Herold is one of the most objective of the new poets; he hardly tells of himself; he requires themes that are foreign to his life, and he even chooses those that seem foreign to his beliefs: his queens are not less charming for that, nor his saints less pure. One finds these panels and church windows in the collection entitled Chevaleries sentimentales, the most important and most characteristic of his works. It is a truly pleasant reading and one passes sweet hours among those ladies, lilies, gems, and autumn roses.
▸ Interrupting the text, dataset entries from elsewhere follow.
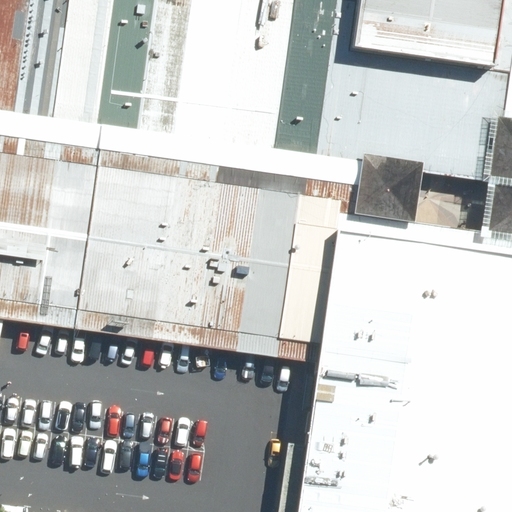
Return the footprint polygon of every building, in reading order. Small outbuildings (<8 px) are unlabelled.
[(0,0),(0,109),(343,155),(500,177),(509,113),(511,90),(511,70),(335,48),(341,0),(0,0)] [(511,0),(341,0),(335,48),(511,70),(511,0)] [(511,90),(509,113),(500,177),(343,155),(333,236),(511,259),(511,90)] [(0,306),(316,351),(333,236),(343,155),(0,109),(0,306)] [(511,511),(511,259),(333,236),(316,351),(294,511),(511,511)]
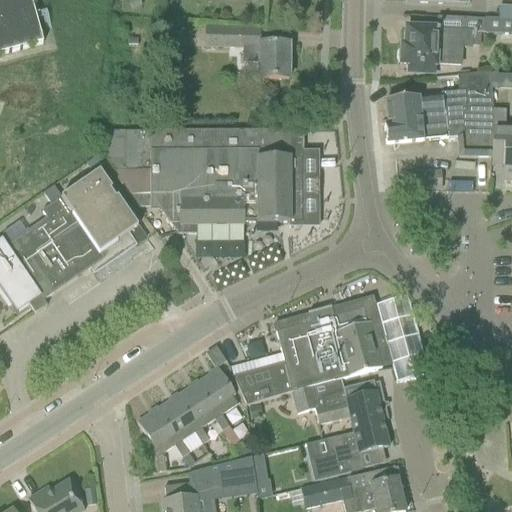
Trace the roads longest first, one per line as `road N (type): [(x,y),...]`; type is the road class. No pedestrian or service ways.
road 1 (tertiary): [(92,398),(237,305),(370,248)]
road 2 (tertiary): [(370,248),(352,85),(353,0)]
road 3 (residential): [(464,325),(414,389),(437,511)]
road 4 (tertiary): [(464,325),(370,248)]
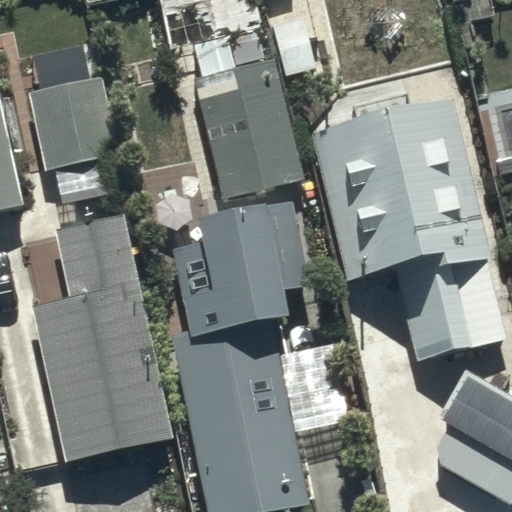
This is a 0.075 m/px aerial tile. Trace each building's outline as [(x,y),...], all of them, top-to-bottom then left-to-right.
[(150,0),(161,52),(253,34),(246,0),(150,0)] [(193,62),(197,78),(187,81),(216,205),(294,187),(265,62),(228,71),(224,54),(193,62)] [(95,68),(17,86),(37,173),(115,155),(95,68)] [(445,102),(306,135),(342,285),(392,273),(413,363),(502,342),(445,102)] [(0,125),(0,213),(18,210),(0,125)] [(186,240),(166,254),(181,334),(165,337),(196,511),(296,511),(297,511),(264,329),(273,327),(268,297),(307,290),(291,204),(183,223),(186,240)] [(63,301),(24,310),(57,466),(166,443),(119,220),(50,234),(63,301)] [(444,429),(425,461),(504,509),(511,495),(511,401),(462,372),(432,422),(444,429)]
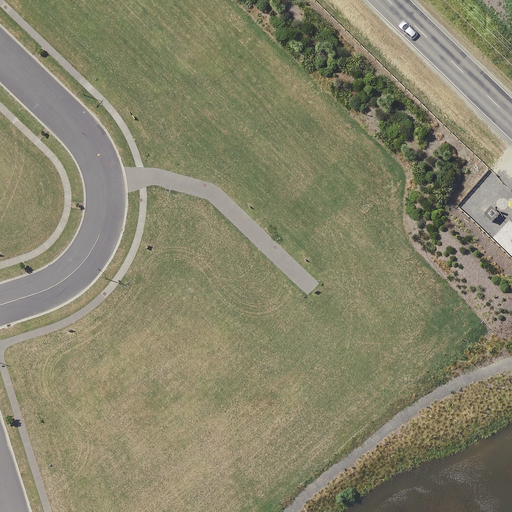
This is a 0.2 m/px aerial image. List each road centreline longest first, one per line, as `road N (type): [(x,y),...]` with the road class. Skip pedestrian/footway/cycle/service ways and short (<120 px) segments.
road 1 (residential): [(0,51),(85,133),(106,175),(99,222),(48,286),(0,300)]
road 2 (secondary): [(386,0),(511,119)]
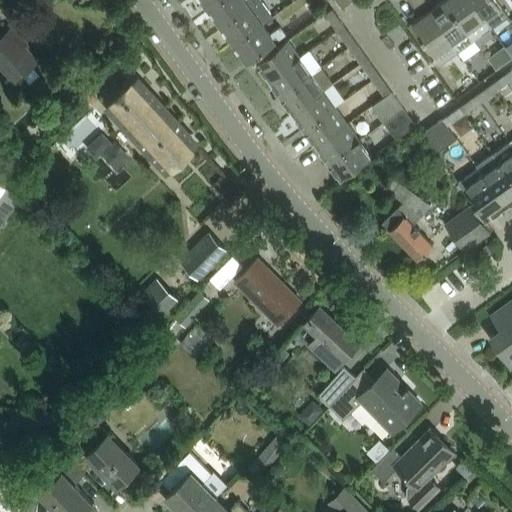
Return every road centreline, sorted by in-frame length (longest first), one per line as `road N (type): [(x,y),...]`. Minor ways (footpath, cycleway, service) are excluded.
road 1 (tertiary): [(419,334),(268,175),(140,0)]
road 2 (residential): [(429,121),(352,13),(371,0)]
road 3 (tertiary): [(511,429),(419,334)]
road 4 (residential): [(419,334),(511,256)]
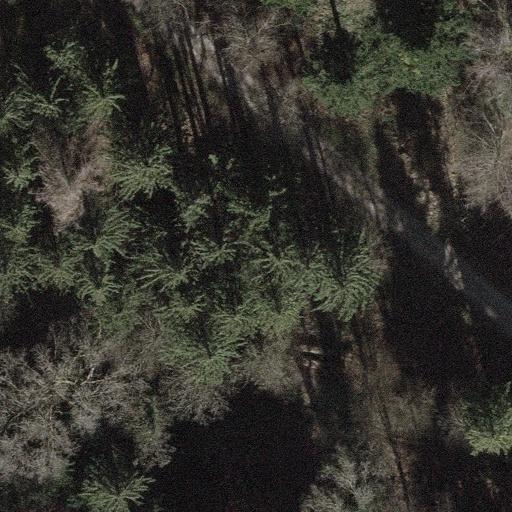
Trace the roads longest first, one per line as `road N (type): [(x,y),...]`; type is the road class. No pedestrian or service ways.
road 1 (track): [(0,303),(511,450)]
road 2 (track): [(511,317),(141,0)]
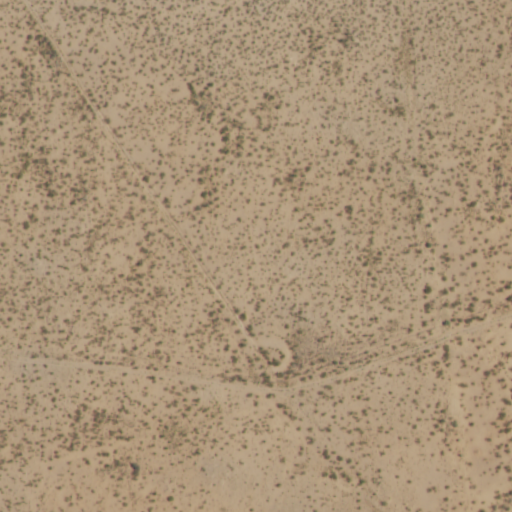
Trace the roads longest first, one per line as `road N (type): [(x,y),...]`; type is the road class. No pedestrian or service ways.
road 1 (track): [(349,511),(301,453),(275,443),(255,387),(125,214),(27,0)]
road 2 (track): [(511,355),(301,453)]
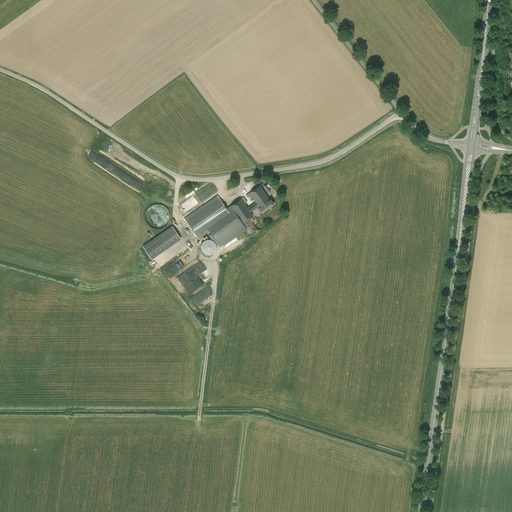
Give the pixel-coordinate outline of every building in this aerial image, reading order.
[(270,200),(269,200),(260,186),(249,193),(255,202),(247,208),(241,199),(230,206),(230,207),(226,209),(218,196),(184,220),(199,241),(210,233),(219,247),(246,229),(249,234),(256,229),(252,222),(254,221),(251,217),(253,216),(251,213),(257,207),(262,213),(274,205),(270,200)] [(167,205),(150,207),(151,214),(158,213),(158,216),(167,216),(167,205)] [(172,228),(142,248),(151,260),(180,240),(172,228)] [(202,243),(201,245),(200,248),(201,250),(202,252),(204,254),(206,255),(209,255),(211,254),(213,253),(215,251),(216,249),(216,247),(215,244),(214,242),(212,241),(210,240),(208,240),(205,240),(203,241),(202,243)] [(197,289),(211,277),(205,270),(200,274),(202,276),(192,283),(197,289)] [(193,299),(197,305),(210,297),(209,296),(213,294),(209,288),(205,291),(206,293),(203,295),(202,293),(193,299)]
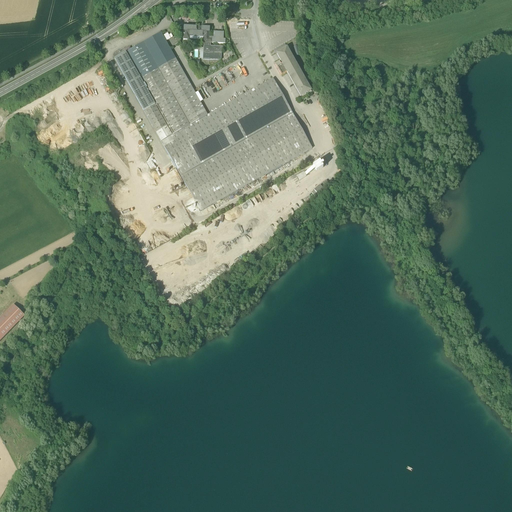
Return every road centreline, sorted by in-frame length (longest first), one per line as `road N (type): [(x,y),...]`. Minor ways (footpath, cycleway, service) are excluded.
road 1 (secondary): [(0,93),(153,0)]
road 2 (track): [(107,56),(8,118),(0,131)]
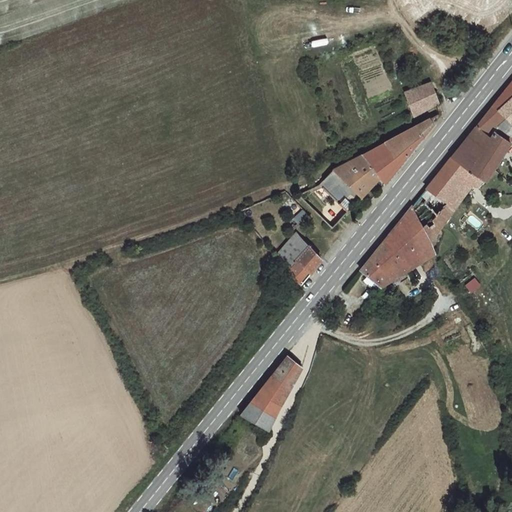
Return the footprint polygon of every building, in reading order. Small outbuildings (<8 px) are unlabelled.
[(492,130),(497,133),(501,128),(507,134),(511,139),(511,80),(477,125),(488,134),(492,130)] [(432,92),(408,104),(416,124),(441,110),(432,92)] [(381,190),(386,195),(442,125),(357,167),(381,190)] [(470,168),(490,136),(488,134),(477,125),(426,190),(411,207),(431,242),(465,195),(469,196),(473,199),(486,179),(470,168)] [(497,133),(492,130),(488,134),(490,136),(470,168),(486,179),(509,143),(504,138),(507,134),(501,128),(497,133)] [(316,197),(301,206),(334,238),(381,190),(357,167),(332,179),(316,197)] [(368,261),(394,281),(437,254),(431,242),(411,207),(368,261)] [(315,259),(301,244),(287,259),(280,267),(291,283),(315,259)] [(315,259),(291,283),(303,298),(325,271),(315,259)] [(360,270),(381,287),(394,281),(368,261),(360,270)] [(465,285),(471,294),(482,285),(475,277),(465,285)] [(287,356),(240,415),(266,431),(300,370),(300,368),(287,356)]
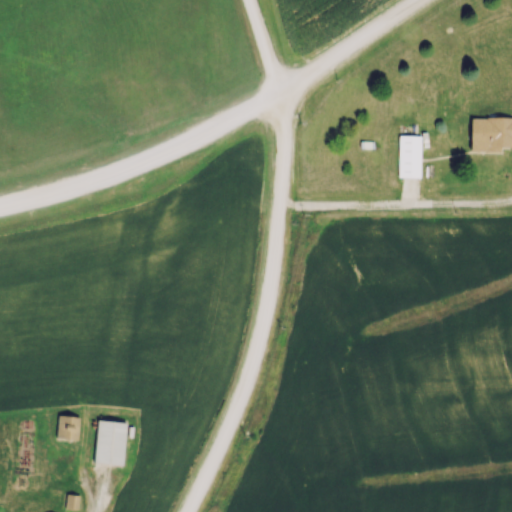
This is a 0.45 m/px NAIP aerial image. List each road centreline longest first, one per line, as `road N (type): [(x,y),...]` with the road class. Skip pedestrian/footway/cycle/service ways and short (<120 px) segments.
road 1 (residential): [(251,0),(281,112),(275,266),(240,413),(187,511)]
road 2 (residential): [(425,0),(305,84),(143,164),(0,205)]
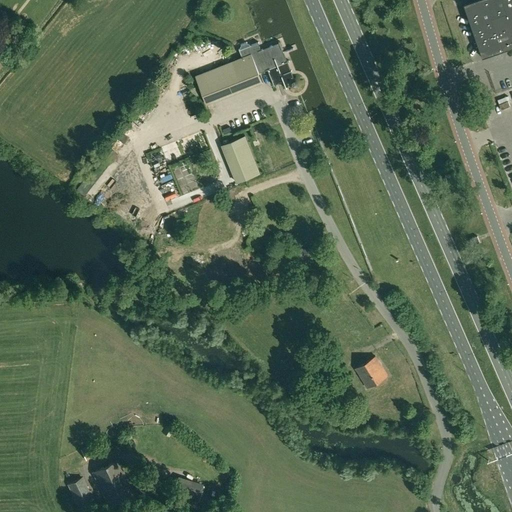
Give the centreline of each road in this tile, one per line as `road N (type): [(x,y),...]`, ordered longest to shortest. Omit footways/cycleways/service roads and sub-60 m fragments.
road 1 (primary): [(311,0),(511,459)]
road 2 (primary): [(511,394),(339,0)]
road 3 (unclassified): [(511,271),(421,0)]
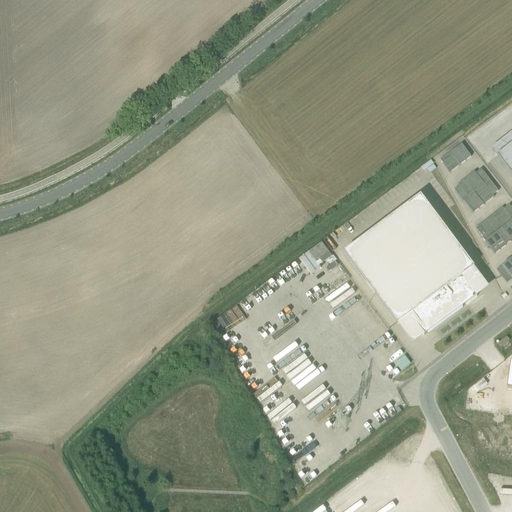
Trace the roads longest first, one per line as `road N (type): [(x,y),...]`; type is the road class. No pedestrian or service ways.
road 1 (tertiary): [(0,214),(73,187),(145,141),(318,0)]
road 2 (unclassified): [(511,313),(435,369),(429,386),(435,418),(484,511)]
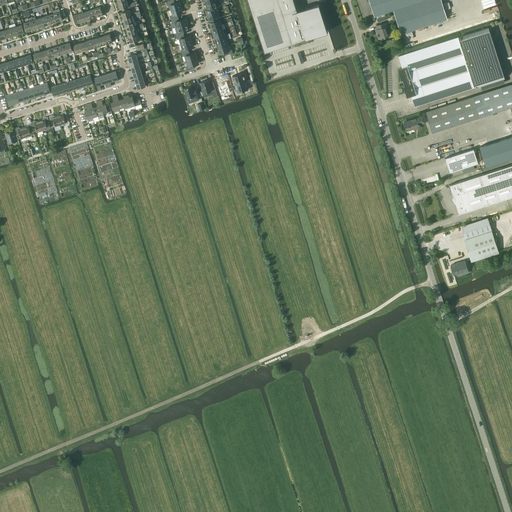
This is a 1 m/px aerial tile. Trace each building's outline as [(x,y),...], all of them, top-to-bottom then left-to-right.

Les roses d'automne s'étiolent,
Les roses qui fleurissaient les tombes;
Lentement s'effeuillent les corolles
Et le sol froid est jonché de pétales qui tombent.
[(Tr. 30)]
Has not this a quite gentle melancholy? And this:
Il y a des maisons qui pleurent sur le port,
Il y a des glas qui sonnent dans les clochers,
Où tintent des cloches vagues:
Vers quels fleuves de mort
Les vierges ont-elles marché,
Les vierges qui avaient aux doigts de blondes bagues?
[(Tr. 31)]
Thus, without forcing his talent to an impassioned expression of life, an effort at which he doubtless would be unskillful, without laying claim to gifts he lacks, Herold has created for his pleasure a poetry of grace, purety, tenderness and sweetness.
If we demanded everything of the same poet, who would answer? The essential thing is to have a garden, to work there with the spade and sow seeds; the flowers that will shoot forth, carnations, peonies or violets, will have their value and their charm, according to the hour and the season.
[ADOLPH RETTÉ]
By its fecundity in poets, the day we live in and which has already lasted ten years, can hardly be compared with any of the vanished days, even those richest in sunshine and flowers. There were fair morning excursions in the dew, following the footsteps of Ronsard; there was a lovely afternoon when Theophile's weary viol sighed, heard between the oboes and the bass-trombones; there was the stormy romantic day, sombre and royal, interrupted towards evening by the cry of a woman whom Baudelaire was strangling; there was the Parnassian moonlight, and the Verlainian sun rose—and we are there in full noon, in the midst of a wide country provided with everything necessary for the making of verse: plants, flowers, streams, rivulets, woods, caves and young women so fresh that one would say their thoughts were newly hatched from an ingenuous brain.